Goal of the exercise: Gather each line of the records that includes the word "Aggravated". Letter case must match.

*** Opening Material for the task ***

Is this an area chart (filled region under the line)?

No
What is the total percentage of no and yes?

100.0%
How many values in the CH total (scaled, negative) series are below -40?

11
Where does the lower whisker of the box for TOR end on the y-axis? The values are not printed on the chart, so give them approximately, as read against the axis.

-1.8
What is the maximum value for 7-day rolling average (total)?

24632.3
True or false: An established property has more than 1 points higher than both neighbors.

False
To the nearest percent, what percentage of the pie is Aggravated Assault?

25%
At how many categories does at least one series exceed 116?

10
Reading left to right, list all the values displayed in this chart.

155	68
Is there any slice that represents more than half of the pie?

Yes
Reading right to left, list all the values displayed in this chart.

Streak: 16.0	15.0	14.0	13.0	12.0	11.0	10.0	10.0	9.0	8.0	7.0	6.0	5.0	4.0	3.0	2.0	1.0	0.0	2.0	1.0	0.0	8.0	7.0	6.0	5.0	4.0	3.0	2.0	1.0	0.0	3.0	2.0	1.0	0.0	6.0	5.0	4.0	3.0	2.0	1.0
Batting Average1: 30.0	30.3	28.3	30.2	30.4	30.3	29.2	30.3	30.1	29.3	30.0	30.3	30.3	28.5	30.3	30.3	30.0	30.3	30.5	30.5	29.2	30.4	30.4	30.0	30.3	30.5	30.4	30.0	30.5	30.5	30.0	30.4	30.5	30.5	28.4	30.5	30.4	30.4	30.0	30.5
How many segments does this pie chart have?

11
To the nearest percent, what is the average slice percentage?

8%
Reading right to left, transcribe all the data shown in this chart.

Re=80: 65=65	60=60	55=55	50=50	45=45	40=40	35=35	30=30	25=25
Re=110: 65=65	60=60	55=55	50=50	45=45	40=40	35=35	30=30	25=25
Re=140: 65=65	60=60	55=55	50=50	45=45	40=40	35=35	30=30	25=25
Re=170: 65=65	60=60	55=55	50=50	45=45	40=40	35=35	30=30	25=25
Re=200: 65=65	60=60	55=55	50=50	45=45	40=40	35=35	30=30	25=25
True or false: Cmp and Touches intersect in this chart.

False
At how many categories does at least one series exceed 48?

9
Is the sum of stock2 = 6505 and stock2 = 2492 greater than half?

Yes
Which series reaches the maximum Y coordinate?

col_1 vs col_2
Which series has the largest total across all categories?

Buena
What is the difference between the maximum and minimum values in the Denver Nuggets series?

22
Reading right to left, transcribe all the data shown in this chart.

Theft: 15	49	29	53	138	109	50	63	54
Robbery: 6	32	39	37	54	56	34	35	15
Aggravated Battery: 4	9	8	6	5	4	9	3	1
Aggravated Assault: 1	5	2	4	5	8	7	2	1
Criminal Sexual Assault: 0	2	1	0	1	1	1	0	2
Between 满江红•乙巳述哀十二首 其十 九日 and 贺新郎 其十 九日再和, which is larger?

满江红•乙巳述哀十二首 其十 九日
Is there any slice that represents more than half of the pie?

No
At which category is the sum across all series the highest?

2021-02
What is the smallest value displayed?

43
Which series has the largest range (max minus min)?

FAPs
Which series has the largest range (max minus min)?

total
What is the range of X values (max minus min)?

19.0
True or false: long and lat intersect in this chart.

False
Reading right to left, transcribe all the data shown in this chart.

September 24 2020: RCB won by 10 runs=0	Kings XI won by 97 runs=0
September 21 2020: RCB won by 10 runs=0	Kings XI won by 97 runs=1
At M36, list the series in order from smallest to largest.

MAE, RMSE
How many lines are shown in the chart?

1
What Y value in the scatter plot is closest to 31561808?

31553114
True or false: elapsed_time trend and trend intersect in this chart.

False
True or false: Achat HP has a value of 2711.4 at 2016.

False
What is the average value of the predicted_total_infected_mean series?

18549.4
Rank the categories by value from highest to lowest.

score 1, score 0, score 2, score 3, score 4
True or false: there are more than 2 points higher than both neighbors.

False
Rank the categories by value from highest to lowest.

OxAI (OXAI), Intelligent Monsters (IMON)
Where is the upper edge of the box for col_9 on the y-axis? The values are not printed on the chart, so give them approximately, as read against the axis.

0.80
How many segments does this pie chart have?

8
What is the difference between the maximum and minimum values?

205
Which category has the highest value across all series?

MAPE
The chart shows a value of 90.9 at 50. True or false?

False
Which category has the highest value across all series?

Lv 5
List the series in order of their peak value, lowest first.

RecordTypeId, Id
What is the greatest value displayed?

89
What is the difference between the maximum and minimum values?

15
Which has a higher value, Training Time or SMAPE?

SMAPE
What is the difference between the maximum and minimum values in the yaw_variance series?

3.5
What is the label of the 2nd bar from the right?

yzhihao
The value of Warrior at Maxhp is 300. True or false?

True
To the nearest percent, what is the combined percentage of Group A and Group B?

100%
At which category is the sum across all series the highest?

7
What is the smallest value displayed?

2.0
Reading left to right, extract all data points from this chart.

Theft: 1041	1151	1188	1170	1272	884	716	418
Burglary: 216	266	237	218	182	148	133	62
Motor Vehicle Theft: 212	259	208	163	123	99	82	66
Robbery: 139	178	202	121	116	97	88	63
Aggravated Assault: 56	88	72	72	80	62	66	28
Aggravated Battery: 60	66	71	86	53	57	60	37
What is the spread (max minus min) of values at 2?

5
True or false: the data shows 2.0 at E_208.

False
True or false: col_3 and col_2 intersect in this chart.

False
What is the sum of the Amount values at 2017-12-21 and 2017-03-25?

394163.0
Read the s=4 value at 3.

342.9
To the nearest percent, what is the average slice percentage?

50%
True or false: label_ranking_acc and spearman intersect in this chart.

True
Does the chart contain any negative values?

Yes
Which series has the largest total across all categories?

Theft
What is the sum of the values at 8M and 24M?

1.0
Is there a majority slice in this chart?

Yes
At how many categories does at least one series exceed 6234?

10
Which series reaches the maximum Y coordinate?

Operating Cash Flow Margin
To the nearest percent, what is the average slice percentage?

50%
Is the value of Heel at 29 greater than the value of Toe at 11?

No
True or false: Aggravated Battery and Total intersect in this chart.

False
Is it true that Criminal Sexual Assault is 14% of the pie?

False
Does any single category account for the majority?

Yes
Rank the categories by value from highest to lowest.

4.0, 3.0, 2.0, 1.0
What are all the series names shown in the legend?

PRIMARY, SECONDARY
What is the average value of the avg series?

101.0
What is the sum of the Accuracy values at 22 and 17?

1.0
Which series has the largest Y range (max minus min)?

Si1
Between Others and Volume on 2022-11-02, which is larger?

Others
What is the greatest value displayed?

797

*** Closing Material for the task ***

Expected answer:
To the nearest percent, what percentage of the pie is Aggravated Assault?
Aggravated Battery: 4	9	8	6	5	4	9	3	1
Aggravated Assault: 1	5	2	4	5	8	7	2	1
Aggravated Assault: 56	88	72	72	80	62	66	28
Aggravated Battery: 60	66	71	86	53	57	60	37
True or false: Aggravated Battery and Total intersect in this chart.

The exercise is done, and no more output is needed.